USC are what is termed pluripotent (perhaps), in that they can make many cell types. But you will not get all out of them.
As for stem cells not ‘causing’ cancer that depends on where you put them. The cellular environment is a big constraint on what cells can do. Take an ASC and put it somewhere it shouldn’t be, or not take care that it can only be where it should be, and the brakes to proliferation and growth can be removed resulting in tumours.
This is also why many cancers only become dangerous when they metastasise, iow they escape their origin and lodge colonies in new places in the body, where those brakes may not operate.
And we are also realising that cancers have their own stem cells and that it comes back after radio or chemotherapy because those treatments only kill the non stem cancer cells. So we need to find ways to kill cancer stem cells, preferably ones that don’t also kill the ASC population they resemble, a tough ask.
Let me know if you don’t understand any of this.
I got enough. Thanks. I’m bridging into academia now, so I’m going to have to go back and take more bio courses on the side.
BaldApe: Thank you kindly!
MarkH: EBs… Eh… Yes, I fully agree with you that withdrawing LIF from ES cells and letting them differentiate will robustly generate many different types of somatic cells: in my own hands, using R1, E14Tg2a, and AINV (see Daly & Kyba) ES cells I have generated primitive erythroid, endothelial, cardiomyocyte, and myeloid cells. The problem lies in purifying them . EBs are incredibly heterogenous and FACS isn’t always reliable: you can find CD31/Pecam on endothelial cells… as well as undifferentiated ES cells and monocytes. Similarly, what surface markers are on Cardiomyocytes? Yes, you can purify these cells with a MHC- or cTNT- or Nkx2.5- promoter driving GFP, but that would require insertion of that transgene or a knock in.

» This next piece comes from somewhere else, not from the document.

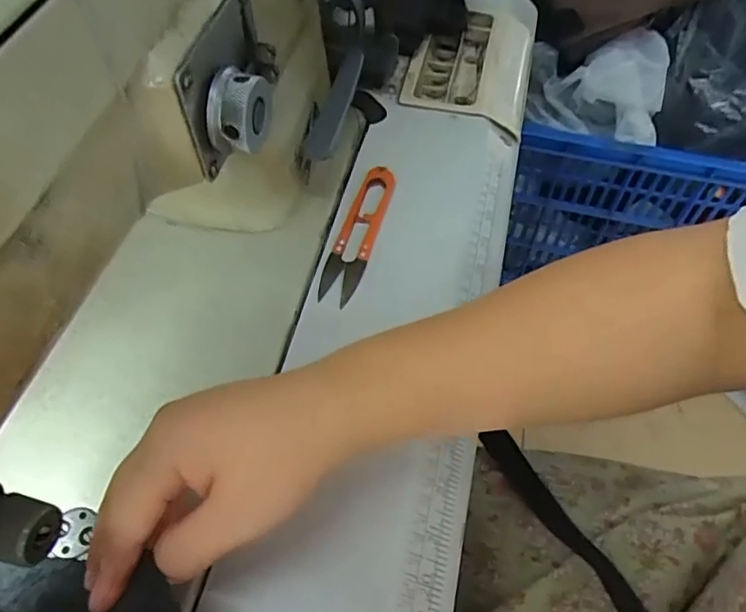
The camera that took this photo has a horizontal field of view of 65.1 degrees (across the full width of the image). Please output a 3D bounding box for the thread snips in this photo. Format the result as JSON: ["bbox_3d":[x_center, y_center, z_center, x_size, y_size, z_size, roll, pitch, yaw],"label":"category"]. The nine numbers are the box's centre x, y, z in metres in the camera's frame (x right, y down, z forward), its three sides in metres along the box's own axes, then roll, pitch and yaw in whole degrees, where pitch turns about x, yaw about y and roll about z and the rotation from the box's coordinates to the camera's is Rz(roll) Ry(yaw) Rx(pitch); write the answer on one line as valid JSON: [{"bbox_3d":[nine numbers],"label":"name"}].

Don’t get me wrong: I think the ES-EB system is incredible. I used it for Aims I and II of my thesis as well as my Development paper. We’re not at the point where we have defined the ‘cocktail’ that reproducibly gives high yield of a number of cell types and there seems to be disagreement in the field for a number of these factors, i.e., DKK in generation of the cardiac lineage.

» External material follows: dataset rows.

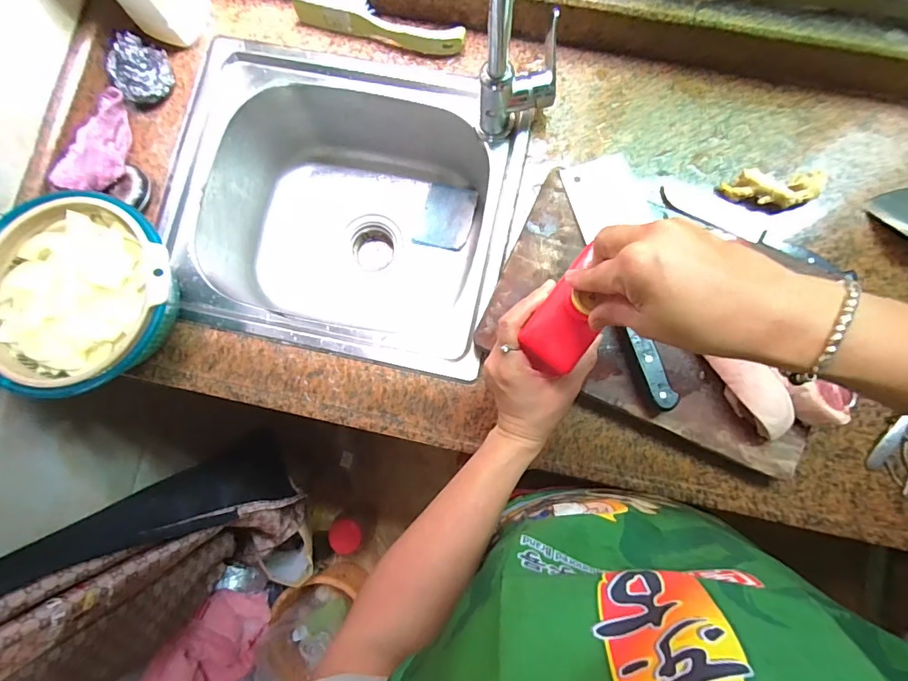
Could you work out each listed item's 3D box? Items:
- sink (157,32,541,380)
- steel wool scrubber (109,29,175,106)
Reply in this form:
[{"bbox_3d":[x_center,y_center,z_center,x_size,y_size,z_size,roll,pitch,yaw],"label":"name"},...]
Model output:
[{"bbox_3d":[-0.147,-0.172,0.705,0.449,0.223,0.389,11,84,4],"label":"sink"},{"bbox_3d":[-0.411,-0.355,0.604,0.076,0.051,0.064,-43,83,-3],"label":"steel wool scrubber"}]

Best of luck on your defense! I haven’t scheduled mine yet but I am getting close; probably March or April.
What’s up guys? Did somebody say my name?
i can has insulin?
Oh, great, yet another meaning of induction.
(That’s four, I think.)
This is an interesting read, especially for someone like me with Type 1 diabetes.
I won’t be holding my breath. I think the work that Dr. Denise Faustman is doing holds more hope (maybe not much more) at this stage.